Saved data entries
BEGIN

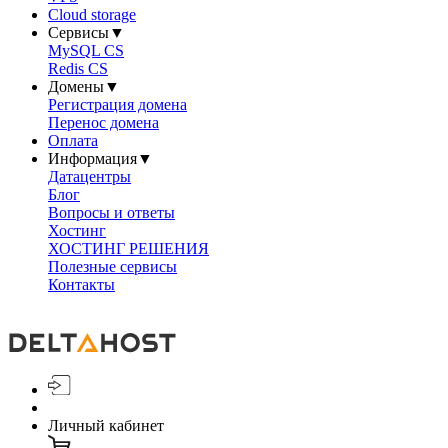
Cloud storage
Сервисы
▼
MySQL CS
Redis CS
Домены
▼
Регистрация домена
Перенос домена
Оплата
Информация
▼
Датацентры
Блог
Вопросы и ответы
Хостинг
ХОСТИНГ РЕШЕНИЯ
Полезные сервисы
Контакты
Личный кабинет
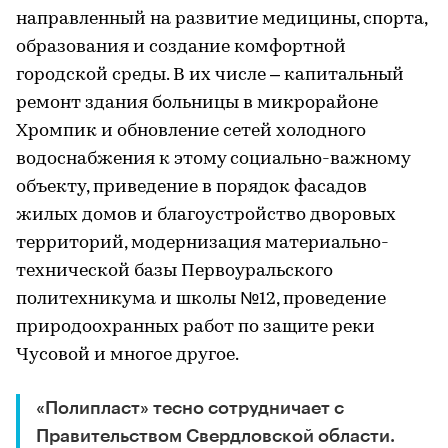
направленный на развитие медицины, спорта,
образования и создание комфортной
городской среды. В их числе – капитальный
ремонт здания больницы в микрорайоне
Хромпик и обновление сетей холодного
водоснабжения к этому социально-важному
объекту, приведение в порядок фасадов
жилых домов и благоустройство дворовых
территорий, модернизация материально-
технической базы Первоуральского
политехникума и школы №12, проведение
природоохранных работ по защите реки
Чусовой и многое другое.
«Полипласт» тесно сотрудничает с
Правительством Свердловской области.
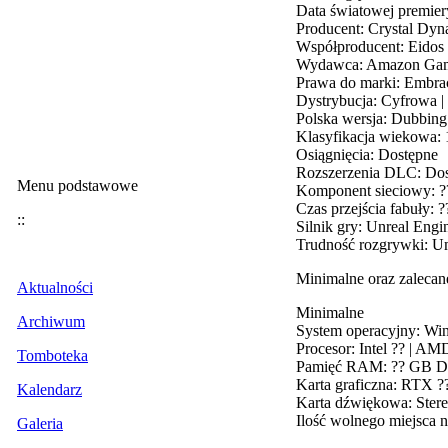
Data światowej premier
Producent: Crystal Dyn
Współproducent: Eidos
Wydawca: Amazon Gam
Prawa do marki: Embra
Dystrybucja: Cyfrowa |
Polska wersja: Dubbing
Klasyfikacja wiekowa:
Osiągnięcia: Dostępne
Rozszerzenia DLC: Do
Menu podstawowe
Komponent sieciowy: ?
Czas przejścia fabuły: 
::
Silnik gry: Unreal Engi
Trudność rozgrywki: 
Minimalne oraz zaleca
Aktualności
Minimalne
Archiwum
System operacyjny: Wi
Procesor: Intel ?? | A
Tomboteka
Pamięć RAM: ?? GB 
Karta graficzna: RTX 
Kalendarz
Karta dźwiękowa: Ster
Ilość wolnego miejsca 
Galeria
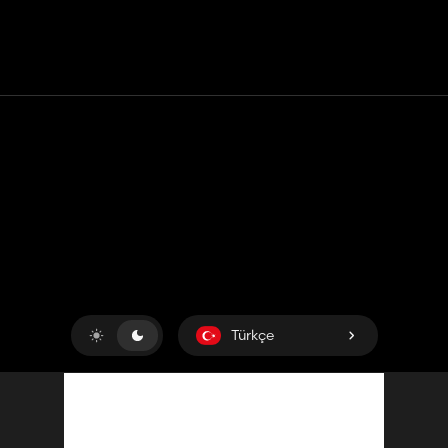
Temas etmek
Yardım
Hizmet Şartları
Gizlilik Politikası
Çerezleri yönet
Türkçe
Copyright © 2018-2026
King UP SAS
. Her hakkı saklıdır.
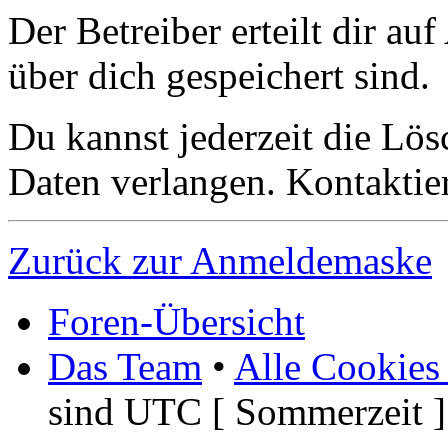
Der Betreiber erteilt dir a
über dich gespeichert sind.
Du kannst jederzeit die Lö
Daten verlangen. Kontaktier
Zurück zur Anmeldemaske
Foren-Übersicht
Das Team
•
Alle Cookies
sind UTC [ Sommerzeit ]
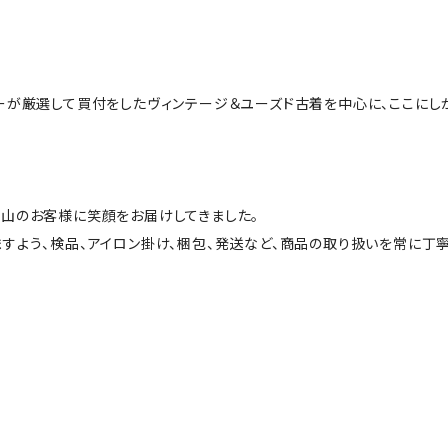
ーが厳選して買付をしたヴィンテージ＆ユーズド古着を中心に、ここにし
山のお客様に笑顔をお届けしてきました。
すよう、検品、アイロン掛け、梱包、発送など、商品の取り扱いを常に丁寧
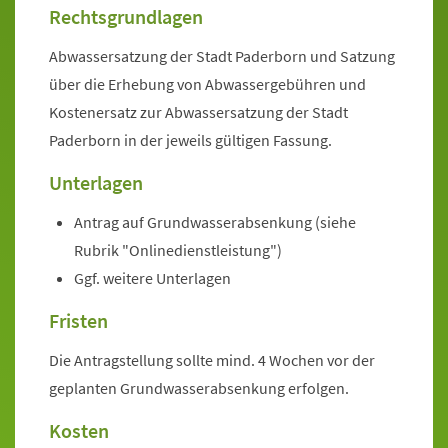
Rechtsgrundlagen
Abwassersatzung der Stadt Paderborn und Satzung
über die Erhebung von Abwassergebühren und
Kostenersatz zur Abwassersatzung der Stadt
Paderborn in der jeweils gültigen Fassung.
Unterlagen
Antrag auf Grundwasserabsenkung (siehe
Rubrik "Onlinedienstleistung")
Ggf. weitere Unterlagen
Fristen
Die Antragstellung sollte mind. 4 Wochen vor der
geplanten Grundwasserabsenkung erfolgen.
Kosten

END
BEGIN

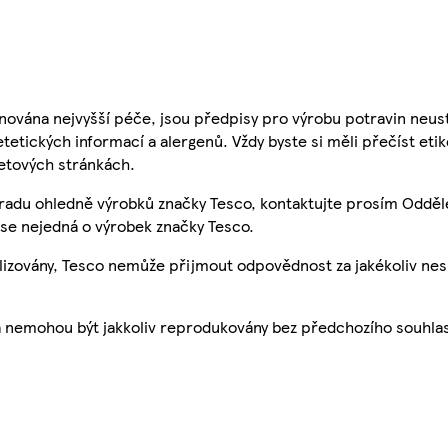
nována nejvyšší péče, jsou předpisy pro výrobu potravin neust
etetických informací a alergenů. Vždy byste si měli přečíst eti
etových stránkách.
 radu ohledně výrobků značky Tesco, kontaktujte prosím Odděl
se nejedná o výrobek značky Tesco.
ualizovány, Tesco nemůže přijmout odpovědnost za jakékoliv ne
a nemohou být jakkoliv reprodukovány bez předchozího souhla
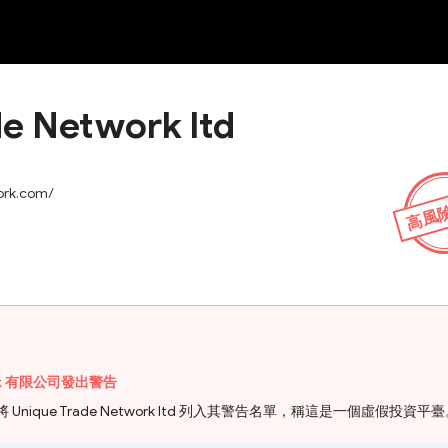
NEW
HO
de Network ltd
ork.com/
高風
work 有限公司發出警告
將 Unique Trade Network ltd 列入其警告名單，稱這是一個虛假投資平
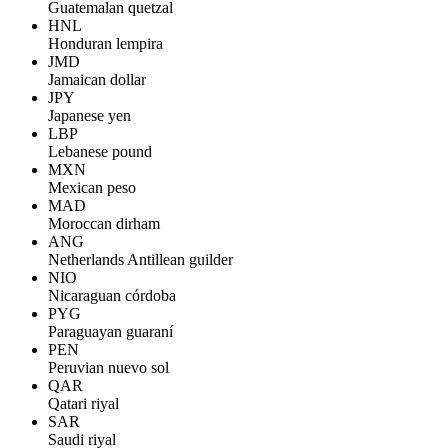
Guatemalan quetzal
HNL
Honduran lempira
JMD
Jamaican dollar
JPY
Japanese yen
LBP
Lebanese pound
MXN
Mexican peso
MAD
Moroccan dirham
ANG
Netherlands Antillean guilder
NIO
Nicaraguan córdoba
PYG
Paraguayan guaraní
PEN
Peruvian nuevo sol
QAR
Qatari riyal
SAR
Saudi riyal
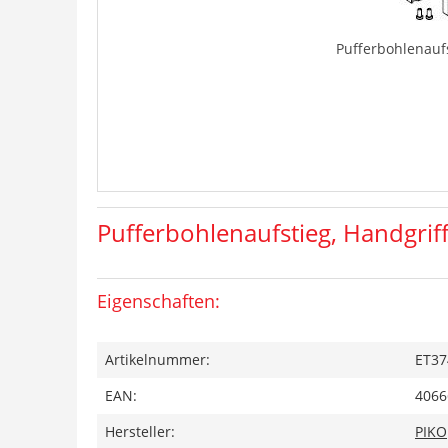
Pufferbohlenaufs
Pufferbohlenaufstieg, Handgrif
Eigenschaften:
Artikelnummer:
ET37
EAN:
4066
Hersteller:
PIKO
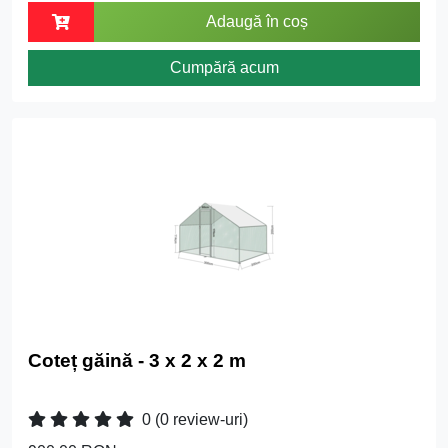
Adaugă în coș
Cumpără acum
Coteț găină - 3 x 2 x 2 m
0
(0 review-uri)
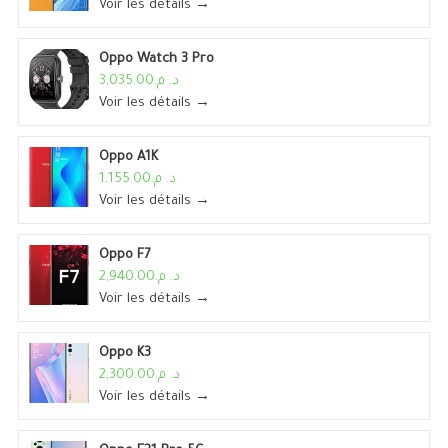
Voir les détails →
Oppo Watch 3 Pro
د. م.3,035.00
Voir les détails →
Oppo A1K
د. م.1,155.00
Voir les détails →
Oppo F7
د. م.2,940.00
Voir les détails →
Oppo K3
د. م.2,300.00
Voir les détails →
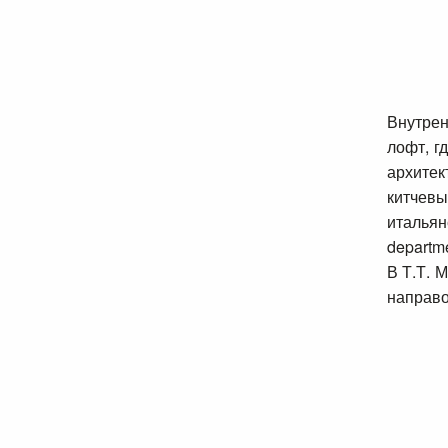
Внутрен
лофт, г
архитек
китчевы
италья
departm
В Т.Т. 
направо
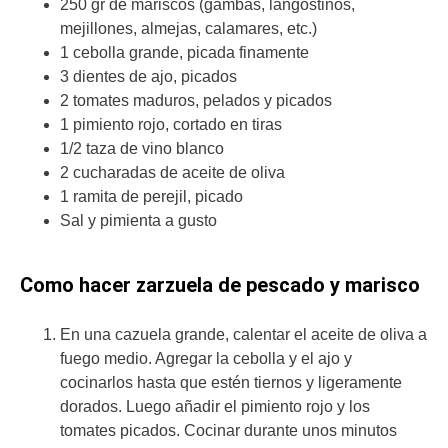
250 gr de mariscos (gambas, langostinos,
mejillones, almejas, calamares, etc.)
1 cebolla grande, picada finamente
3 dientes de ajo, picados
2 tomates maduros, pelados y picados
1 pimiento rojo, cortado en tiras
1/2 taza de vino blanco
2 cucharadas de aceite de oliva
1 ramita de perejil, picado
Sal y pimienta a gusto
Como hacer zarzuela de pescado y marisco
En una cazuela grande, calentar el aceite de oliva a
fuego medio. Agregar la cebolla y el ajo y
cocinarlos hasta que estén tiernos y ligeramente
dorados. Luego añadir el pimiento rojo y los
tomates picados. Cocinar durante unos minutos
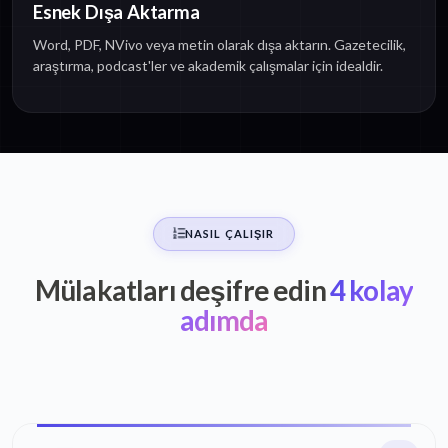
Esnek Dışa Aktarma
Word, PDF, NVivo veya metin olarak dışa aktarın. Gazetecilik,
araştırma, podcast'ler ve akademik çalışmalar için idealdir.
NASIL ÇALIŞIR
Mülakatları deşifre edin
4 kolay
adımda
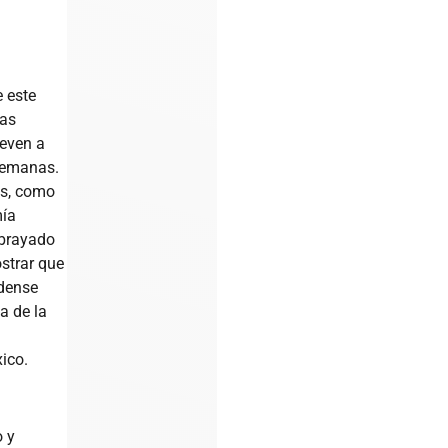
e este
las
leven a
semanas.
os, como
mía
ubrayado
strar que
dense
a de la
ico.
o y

END

**Goal of the exercise:** Where the word "picados" shows up in a line of the entries above, copy that line.

**Answer below:**
3 dientes de ajo, picados
2 tomates maduros, pelados y picados
tomates picados. Cocinar durante unos minutos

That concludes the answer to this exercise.